What concentration of silver chromate (Ksp = 9.0 x 10-12) will dissolve to make a saturated solution in water?

*For this one the formula is Ag2CrO4, which is [Ag]^2[CrO4]. I plugged x in for CrO4, so x^3 is equal to Ksp. I then got that x = 2.0e-4. However, that x is for CrO4, not for silver chromate. Is the answer for silver chromate just the Ksp value?*

Answered an earlier post.

To find the concentration of silver chromate that will dissolve to make a saturated solution, you need to use the solubility product constant (Ksp) and the stoichiometric relationship in the balanced equation for the solubility equilibrium.

The balanced equation for the solubility equilibrium of silver chromate (Ag2CrO4) is:

Ag2CrO4(s) ⇌ 2Ag+(aq) + CrO4^2-(aq)

From this equation, we can see that each formula unit of silver chromate dissociates into two silver ions (Ag+) and one chromate ion (CrO4^2-).

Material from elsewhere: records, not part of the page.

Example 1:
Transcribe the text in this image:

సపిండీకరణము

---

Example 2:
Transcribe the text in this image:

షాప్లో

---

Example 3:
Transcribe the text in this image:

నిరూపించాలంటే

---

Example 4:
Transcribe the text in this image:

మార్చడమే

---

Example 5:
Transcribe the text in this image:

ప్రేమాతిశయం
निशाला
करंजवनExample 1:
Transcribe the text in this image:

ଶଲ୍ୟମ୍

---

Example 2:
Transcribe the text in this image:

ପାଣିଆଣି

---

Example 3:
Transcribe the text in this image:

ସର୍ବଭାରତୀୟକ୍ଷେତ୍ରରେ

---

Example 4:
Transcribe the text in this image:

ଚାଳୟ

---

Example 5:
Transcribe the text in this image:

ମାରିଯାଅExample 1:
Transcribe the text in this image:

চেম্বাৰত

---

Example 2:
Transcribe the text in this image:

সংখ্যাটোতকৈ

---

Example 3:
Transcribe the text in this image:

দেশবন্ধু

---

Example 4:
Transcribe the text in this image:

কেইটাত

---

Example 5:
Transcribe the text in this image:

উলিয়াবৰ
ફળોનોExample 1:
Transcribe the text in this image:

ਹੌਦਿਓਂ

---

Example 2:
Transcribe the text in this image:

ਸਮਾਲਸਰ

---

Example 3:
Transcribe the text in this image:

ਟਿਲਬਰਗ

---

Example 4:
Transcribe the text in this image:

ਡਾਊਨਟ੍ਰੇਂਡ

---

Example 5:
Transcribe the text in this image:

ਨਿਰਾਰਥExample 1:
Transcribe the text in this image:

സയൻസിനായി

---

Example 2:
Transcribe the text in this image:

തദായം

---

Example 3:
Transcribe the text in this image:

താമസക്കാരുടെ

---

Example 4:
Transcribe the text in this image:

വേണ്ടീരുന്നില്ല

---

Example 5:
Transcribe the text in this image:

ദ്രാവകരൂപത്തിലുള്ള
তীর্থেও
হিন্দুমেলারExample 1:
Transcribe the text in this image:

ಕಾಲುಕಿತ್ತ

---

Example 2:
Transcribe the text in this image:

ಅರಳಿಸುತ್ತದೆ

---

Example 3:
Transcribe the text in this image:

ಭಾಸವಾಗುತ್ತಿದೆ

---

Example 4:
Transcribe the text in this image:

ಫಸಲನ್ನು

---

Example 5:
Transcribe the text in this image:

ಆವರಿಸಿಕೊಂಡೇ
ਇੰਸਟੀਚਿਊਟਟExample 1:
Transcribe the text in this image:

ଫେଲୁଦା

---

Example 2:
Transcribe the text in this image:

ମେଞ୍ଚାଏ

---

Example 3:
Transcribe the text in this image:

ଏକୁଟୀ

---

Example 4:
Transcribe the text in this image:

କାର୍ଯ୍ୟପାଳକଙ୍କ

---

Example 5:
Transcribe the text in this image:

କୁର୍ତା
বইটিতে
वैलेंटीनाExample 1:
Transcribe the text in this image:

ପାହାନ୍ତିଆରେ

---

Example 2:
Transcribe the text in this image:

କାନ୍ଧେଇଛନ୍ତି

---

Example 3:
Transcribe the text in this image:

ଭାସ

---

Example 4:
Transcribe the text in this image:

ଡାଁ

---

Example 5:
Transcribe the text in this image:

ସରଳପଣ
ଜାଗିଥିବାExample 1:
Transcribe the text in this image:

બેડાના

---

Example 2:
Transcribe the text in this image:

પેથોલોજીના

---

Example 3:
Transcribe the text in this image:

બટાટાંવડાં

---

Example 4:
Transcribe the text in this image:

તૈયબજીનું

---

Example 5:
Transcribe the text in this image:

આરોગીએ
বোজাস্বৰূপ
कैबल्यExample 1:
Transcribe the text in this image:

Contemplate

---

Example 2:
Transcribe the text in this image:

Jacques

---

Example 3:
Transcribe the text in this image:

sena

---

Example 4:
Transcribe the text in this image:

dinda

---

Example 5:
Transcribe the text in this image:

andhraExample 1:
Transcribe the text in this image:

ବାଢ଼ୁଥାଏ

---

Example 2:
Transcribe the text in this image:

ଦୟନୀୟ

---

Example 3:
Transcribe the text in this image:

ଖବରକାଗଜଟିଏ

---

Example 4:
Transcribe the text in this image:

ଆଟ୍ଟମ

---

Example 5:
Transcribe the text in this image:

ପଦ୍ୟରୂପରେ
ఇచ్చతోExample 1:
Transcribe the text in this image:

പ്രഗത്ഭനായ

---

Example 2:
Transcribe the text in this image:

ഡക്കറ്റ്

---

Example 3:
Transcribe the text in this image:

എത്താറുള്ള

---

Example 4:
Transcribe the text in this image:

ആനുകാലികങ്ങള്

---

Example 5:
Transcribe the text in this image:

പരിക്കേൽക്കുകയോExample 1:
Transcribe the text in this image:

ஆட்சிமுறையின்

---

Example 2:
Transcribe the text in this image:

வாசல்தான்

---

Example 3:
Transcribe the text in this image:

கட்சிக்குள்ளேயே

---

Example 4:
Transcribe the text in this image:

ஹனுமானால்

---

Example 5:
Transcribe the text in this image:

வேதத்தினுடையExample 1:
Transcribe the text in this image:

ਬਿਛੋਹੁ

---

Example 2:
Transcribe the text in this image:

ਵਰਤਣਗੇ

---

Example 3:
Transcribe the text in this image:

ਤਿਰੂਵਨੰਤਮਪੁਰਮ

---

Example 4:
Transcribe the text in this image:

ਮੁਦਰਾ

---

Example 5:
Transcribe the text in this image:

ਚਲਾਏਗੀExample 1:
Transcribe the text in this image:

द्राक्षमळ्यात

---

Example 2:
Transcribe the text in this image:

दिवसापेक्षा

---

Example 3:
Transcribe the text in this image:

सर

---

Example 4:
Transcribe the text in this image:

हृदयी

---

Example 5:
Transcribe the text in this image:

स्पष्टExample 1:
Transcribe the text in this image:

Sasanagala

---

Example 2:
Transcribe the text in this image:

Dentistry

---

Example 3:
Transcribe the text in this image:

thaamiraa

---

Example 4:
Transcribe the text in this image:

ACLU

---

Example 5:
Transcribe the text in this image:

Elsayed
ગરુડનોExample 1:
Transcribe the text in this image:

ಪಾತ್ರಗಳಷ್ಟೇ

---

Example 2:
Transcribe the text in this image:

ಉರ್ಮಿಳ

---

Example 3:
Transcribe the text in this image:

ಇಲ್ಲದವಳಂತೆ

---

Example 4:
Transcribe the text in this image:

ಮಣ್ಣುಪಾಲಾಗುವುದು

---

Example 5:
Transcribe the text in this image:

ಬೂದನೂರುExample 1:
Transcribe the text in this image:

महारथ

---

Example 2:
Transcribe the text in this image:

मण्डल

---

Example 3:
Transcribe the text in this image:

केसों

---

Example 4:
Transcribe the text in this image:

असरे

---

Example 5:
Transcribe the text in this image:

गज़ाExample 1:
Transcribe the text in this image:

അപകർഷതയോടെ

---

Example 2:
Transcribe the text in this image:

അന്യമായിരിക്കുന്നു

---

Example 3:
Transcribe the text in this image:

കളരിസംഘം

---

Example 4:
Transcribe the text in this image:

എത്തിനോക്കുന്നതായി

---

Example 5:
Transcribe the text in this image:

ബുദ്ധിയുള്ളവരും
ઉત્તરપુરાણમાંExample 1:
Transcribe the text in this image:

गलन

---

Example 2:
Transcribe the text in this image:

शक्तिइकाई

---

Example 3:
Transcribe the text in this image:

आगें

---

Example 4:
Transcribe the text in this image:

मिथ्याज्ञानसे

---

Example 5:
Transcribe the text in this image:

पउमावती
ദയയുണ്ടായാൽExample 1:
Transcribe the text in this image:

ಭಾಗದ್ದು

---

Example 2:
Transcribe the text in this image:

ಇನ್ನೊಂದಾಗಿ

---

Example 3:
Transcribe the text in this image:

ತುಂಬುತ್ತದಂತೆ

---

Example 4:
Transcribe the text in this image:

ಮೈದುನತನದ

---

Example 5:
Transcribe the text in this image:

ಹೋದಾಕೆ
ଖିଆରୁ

Based on the equation, we can write the expression for the solubility product constant (Ksp) as:

Ksp = [Ag+]^2[CrO4^2-]

Given that the Ksp value for silver chromate is 9.0 x 10^(-12), this means that in a saturated solution, the product of the concentration of the silver ions squared and the concentration of the chromate ions must equal this value.

Plugging in the values into the equation, we get:

9.0 x 10^(-12) = [Ag+]^2[CrO4^2-]

Because the stoichiometric ratio between Ag+ and CrO4^2- is 2:1, we can substitute [CrO4^2-] by 2[Ag+]:

9.0 x 10^(-12) = [Ag+]^2(2[Ag+])

Rearranging the equation, we have:

[Ag+]^3 = (9.0 x 10^(-12))/(2)

[Ag+]^3 = 4.5 x 10^(-12)

To find the concentration ([Ag+]), we take the cube root of both sides:

[Ag+] = (4.5 x 10^(-12))^(1/3)

[Ag+] ≈ 1.57 x 10^(-4) M

Therefore, the concentration of silver ions in a saturated solution of silver chromate is approximately 1.57 x 10^(-4) M. This concentration applies specifically to the silver ions, not the entire silver chromate compound.